— START —
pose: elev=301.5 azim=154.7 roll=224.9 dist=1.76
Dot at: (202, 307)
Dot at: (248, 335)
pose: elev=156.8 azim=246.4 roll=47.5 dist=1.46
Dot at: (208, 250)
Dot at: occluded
— END —
— START —
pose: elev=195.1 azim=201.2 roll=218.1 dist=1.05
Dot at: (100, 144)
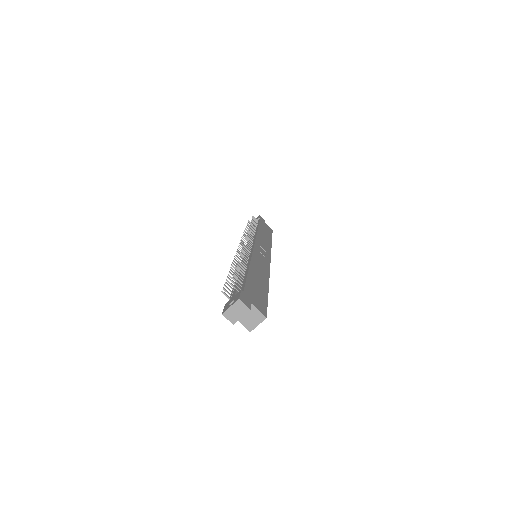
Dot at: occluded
— END —
§ **Task objective**
Locate every line in the records that contains the string "azim", with case counting, and copy each such line in full.

§ **Task output**
pose: elev=301.5 azim=154.7 roll=224.9 dist=1.76
pose: elev=156.8 azim=246.4 roll=47.5 dist=1.46
pose: elev=195.1 azim=201.2 roll=218.1 dist=1.05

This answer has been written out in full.